#### [TASK]
From the entries below, return every line that includes the word "camera".

#### [INFORMATION GIVEN]
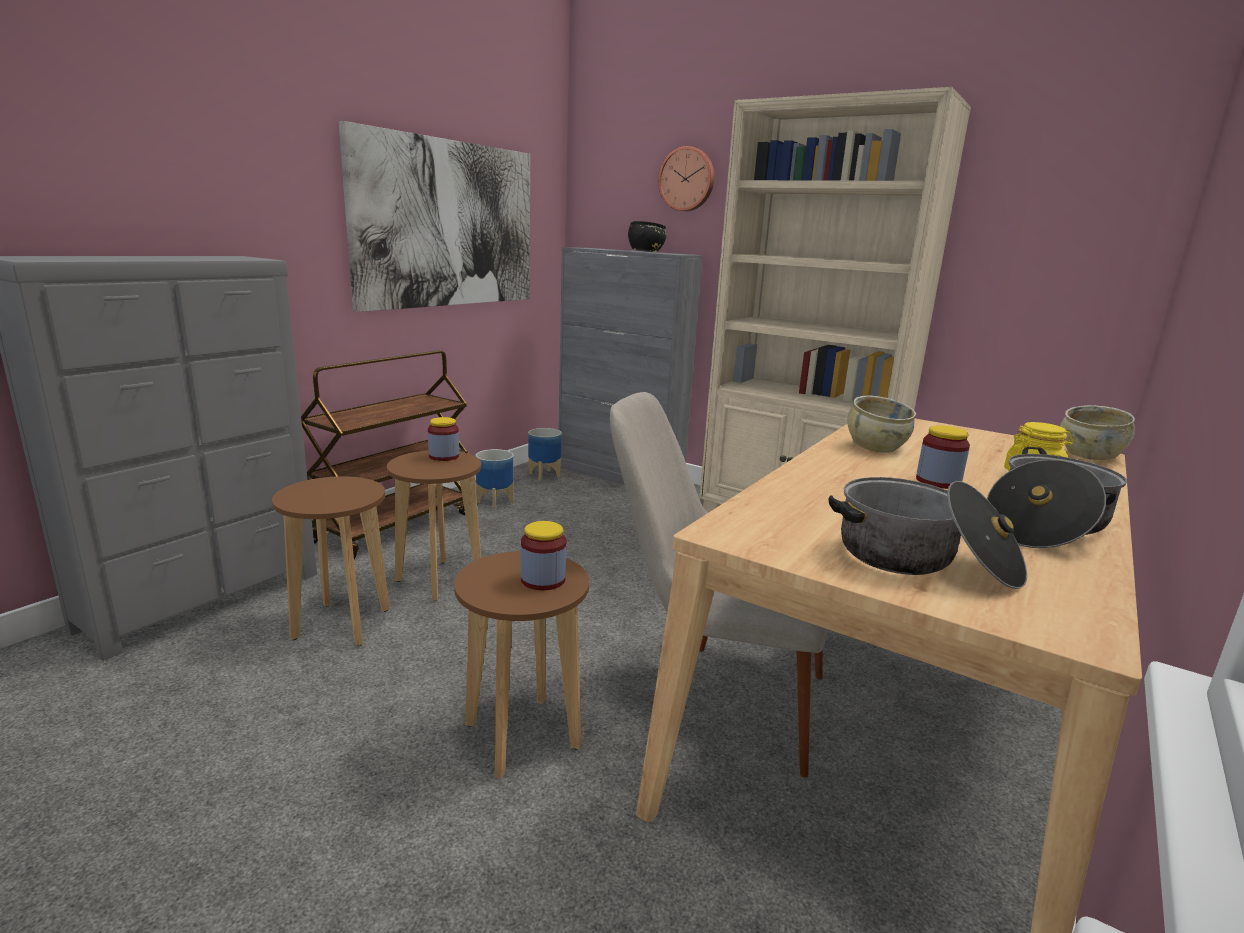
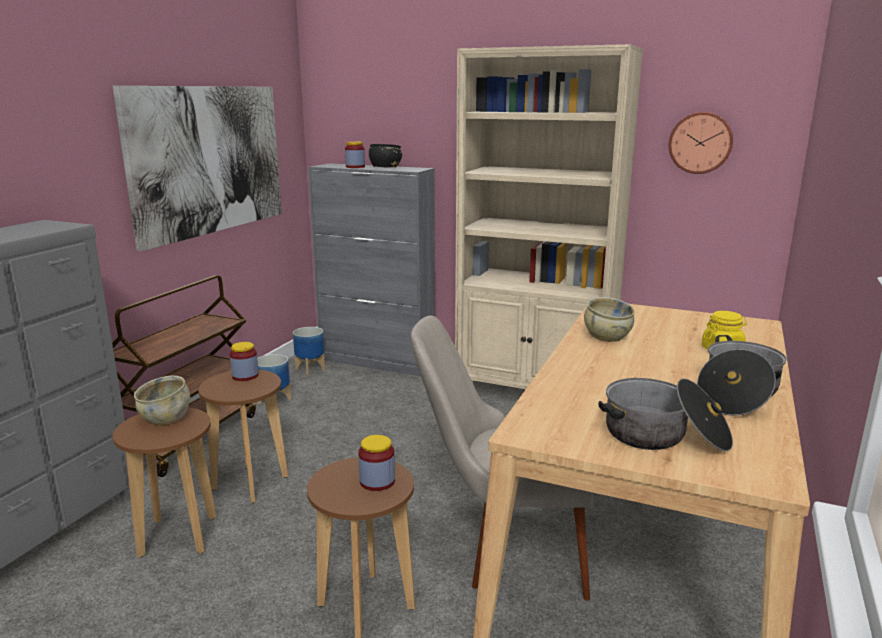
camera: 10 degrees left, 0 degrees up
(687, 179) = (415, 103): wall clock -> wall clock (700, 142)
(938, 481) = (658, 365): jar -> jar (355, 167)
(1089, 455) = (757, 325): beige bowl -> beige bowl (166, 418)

...

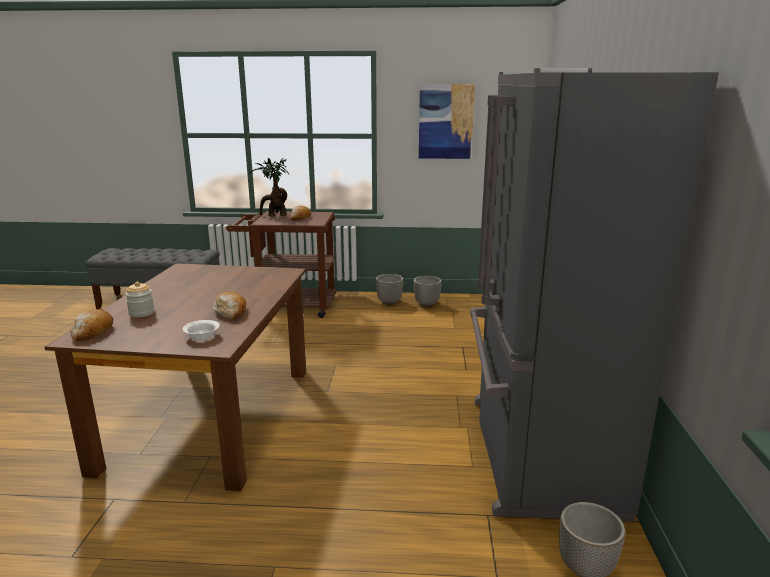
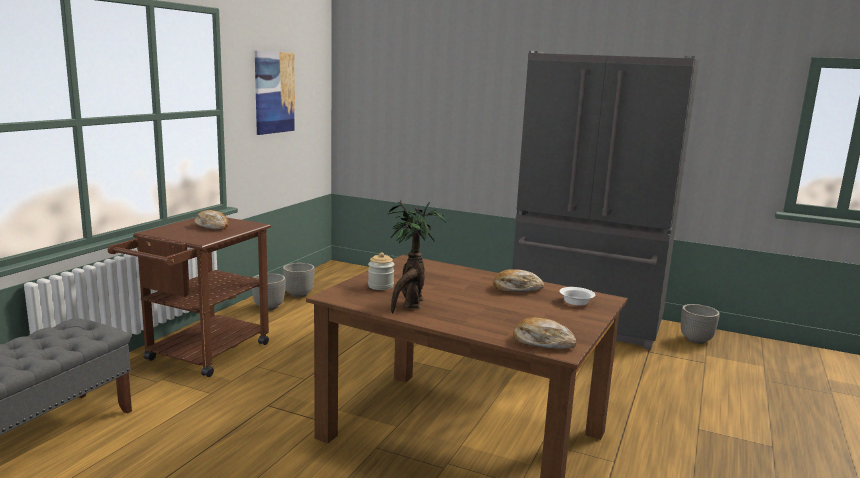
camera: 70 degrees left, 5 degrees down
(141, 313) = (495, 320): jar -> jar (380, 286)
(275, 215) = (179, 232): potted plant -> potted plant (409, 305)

#### [ANSWER SECTION]
camera: 10 degrees left, 0 degrees up
camera: 70 degrees left, 5 degrees down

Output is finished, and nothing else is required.